The New India Foundation (NIF), a Bengaluru based literary and cultural organisation, has just announced the awardees of the first round of its Translation Fellowships, chosen from across 10 Indian languages.
They are NS Gundur, Rahul Sarawate, and Venkateswar Ramaswamy along with Amlan Biswas. The awardees are each working to translate into English non-fiction texts from Kannada, Marathi, and Bangla, respectively.
Each of these books, is, according to the NIF jury, “historically significant”. Literary historian Gundur is working to translate D.R. Nagaraj’s Allamaprabhu Mattu Shaiva Pratibhe. The Kannada book, which was first posthumously published in 1999, will introduce the life and thought of the 12th century Shaiva mystic, Allama Prabhu, to an English readership.
Historian Sarawate’s translation will do the same with Sharad Patil’s Marxvad: Phule-Ambedkarvad, first published in 1993. The Marathi text is a collection of essays that elucidates his political philosophy of synthesising Marxism with the anti-caste ideals of Jotirao Phule and BR Ambedkar.
Literary translator Ramaswamy and former assistant director of the Anthropological Survey of India Biswas will together be working on Nirmal Kumar Bose’s Diaries:1946-1947. Bose, an anthropologist and professor, was Mahatma Gandhi’s Bengali interpreter between 1946 and 1947. This time included Gandhi’s peace mission in the riot-affected areas of Noakhali. Bose’s diaries will therefore offer glimpses into the life of Gandhi during these years, and of the author’s life in general, in the lead-up to Indian Independence in August 1947.
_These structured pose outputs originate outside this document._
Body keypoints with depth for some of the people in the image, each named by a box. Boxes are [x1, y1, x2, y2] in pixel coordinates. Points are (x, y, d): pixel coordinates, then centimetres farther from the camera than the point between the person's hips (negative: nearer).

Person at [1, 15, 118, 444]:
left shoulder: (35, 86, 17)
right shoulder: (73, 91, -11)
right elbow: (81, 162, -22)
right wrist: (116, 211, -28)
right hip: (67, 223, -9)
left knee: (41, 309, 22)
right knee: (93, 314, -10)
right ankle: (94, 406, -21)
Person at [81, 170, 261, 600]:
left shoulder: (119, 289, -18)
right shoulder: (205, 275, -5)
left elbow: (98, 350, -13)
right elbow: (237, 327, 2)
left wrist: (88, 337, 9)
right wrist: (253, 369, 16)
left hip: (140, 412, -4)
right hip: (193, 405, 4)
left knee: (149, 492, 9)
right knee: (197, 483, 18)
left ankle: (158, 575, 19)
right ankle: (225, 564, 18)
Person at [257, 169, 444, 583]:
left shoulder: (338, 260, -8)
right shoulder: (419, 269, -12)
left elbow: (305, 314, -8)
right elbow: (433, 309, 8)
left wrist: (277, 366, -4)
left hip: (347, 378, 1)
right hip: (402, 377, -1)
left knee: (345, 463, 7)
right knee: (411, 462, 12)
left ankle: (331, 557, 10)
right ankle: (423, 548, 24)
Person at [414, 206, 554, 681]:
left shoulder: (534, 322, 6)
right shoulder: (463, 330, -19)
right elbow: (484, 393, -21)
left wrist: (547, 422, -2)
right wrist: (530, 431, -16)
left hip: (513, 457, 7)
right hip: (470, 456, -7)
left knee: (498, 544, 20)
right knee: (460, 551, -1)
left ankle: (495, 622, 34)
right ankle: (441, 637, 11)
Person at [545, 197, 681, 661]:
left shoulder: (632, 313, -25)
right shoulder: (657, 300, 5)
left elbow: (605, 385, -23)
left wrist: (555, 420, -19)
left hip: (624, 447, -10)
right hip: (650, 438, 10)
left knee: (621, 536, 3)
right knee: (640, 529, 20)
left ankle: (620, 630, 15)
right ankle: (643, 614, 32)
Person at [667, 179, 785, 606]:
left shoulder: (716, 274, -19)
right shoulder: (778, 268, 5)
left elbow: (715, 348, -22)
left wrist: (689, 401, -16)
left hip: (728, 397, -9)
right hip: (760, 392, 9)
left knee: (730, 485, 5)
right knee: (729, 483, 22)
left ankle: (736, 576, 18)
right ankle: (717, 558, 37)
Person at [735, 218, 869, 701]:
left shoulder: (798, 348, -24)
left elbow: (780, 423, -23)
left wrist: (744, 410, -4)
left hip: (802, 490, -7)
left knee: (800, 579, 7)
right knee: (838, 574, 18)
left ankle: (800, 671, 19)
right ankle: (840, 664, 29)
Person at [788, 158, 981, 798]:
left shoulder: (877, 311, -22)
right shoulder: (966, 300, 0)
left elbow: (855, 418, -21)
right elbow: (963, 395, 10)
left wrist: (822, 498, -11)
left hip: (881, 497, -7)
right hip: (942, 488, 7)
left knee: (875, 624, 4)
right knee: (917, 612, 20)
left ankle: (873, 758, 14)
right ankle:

These winners (or duo, in the case of Ramaswamy and Biswas), will each receive for six months, a stipend of Rs. 6 lakhs to research and work on these texts.
The NIF had invited applications and proposals for this fellowship in August 2021. Winners were then selected by a jury consisting of the NIF’s trustees — this includes political scientist Niraja Gopal Jayal, historian Srinath Raghavan, and entrepreneur Manish Sabharwal. They were joined by bilingual scholars and literary translators like Kuladhar Saikia (Assamese); Ipshita Chanda (Bangla); Tridip Suhrud (Gujarati); Harish Trivedi (Hindi); Vivek Shanbhag (Kannada); Rajan Gurukkal (Malayalam); Suhas Palshikar (Marathi); Jatin Nayak (Odia); AR Venkatachalapathy (Tamil); Ayesha Kidwai & Rana Safvi (Urdu).
The NIF also has Book Fellowship, instituted in 2008, for original research on topics related to post-Independent India. This has so far lead to 25 published books.